Harriette: It wasn't your fault.
Carl: I know that up here...(points to head)...but not down here (points to heart).
The man's widow explaining to Carl that she understands how he feels; on the night of her husband's death, she had playfully pestered him about having a craving for ice cream, and after feigning a complaint he decided to go anyway...then the hostage situation happened. She had spent much of that year afterward blaming herself, believing that if she hadn't asked him to go to the store that night he wouldn't have died.
Harriette and Rachel reunite with their father, who they hadn't seen since they were kids. Rachel is alright seeing her dad because she was so young before he left, but Harriet got to bond with him a lot more. She's heartbroken and hurt that her daddy would lie and abandon her as a child.
Harriette: Why weren't you there when we needed you?!
Laura finding out that her campaign for a Black History class is only fanning the flames of hatred.
A note in Laura's locker: "If you want black history, go back to Africa."
Plus Carl and Harriette's discussion of racism and this whole predicament.
Carl: People that did this to us are teaching that same garbage to their kids.
In order to help Laura through this, Estelle tells her a touching story of when she was growing up. She loved to read, but could not use the town library because it was for whites only. Estelle explains that the first time she tried to go in, the librarian- someone she knew personally- pushed her into the street and told her to never come back. She went back every day for six months- enduring staring, name-calling, and spitting- until one rainy day, the librarian shook his head and handed her a library card.
Estelle: And, from that day forward, everyone could use that library.
Waldo's defeated, repeated, "Aw, gee," when Maxine mistakes Eddie's messing around to mean that Waldo is too, and you see how broken up he is when he thinks the girl he loves hates him.
Good thing they get back together thanks to the two girls who Eddie invited over helping to clear things up.

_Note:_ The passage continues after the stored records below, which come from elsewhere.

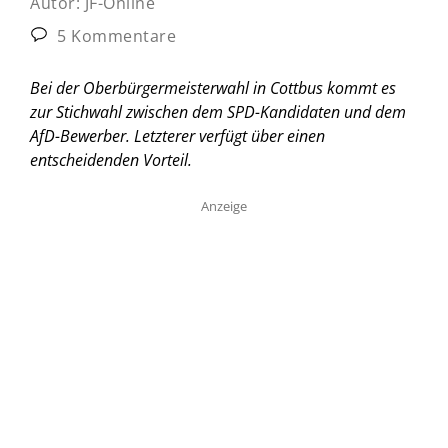
Autor:
JF-Online
5 Kommentare
Bei der Oberbürgermeisterwahl in Cottbus kommt es
zur Stichwahl zwischen dem SPD-Kandidaten und dem
AfD-Bewerber. Letzterer verfügt über einen
entscheidenden Vorteil.
Anzeige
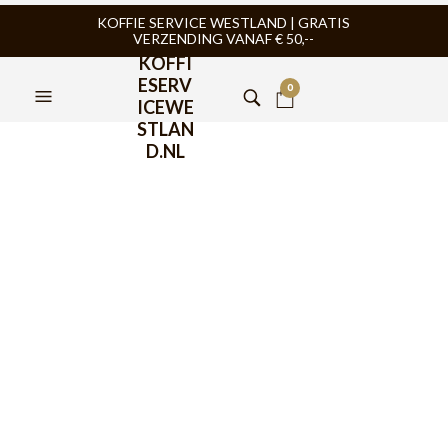
KOFFIE SERVICE WESTLAND | GRATIS
VERZENDING VANAF € 50,--
KOFFI
ESERV
0
ICEWE
STLAN
D.NL
Jura Claris Blue Pro
Waterfilter
€
36,95
Jura CLARIS Blue Pro waterfilter, koffie bestaat voor ruim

You even find yourself cheering when the girls become disgusted by Eddie's unsympathetic attitude.
A Real Life one. Michelle Thomas, who played Myra, was struck with a rare stomach cancer during the eighth season, which was why she appeared so sporadically during the final season. She put off some of the more extreme treatments because she wanted to have a family and the treatments would have rendered her sterile. She died only a few months after the series ended.
There is another meta Tear Jerker: This show was an instance of the cast finding out the hard way that the sets were destroyed and the series was cancelled.
One episode has Steve and Carl sharing a hospital room—Steve has appendicitis, Carl got shot in the butt. (Yes, really). After characteristically annoying Carl beyond all reason for the whole episode, Steve saves his life. It turns out the "doctor" overseeing Carl's case was the angry sibling of the criminal who shot Carl in the butt, whom he arrested. Later that day, the family comes to visit. Laura stays behind, hugs Steve, and tearfully says, "Thanks for saving my daddy."
Any interaction wherein one of the Winslows tell Steve off or otherwise finally exhaust his ability to take their shunning. The sleepwalking episode gets special mention because Steve needed a hypnotist to get to the bottom of things.
This also applies to any time someone calls Waldo an idiot or otherwise seriously dents his self-esteem.
In "Good Cop, Bad Cop", Carl has a confrontation with a racist officer who pulled Eddie over because he was a black teenager in a white neighborhood. After the cop leaves, Carl has a chat with the man's rookie partner:
Carl: You like being a cop? Officer Carmichael: Yes, sir. Carl: Why? It's a very dangerous job, you put your life on the line every day, and you never get credit for it. Officer Carmichael: Yeah, well, I just thought I'd make a difference, you know? Good guys against bad guys. Carl: Well, that's a very good reason. Just one problem, son: your partner is one of the bad guys.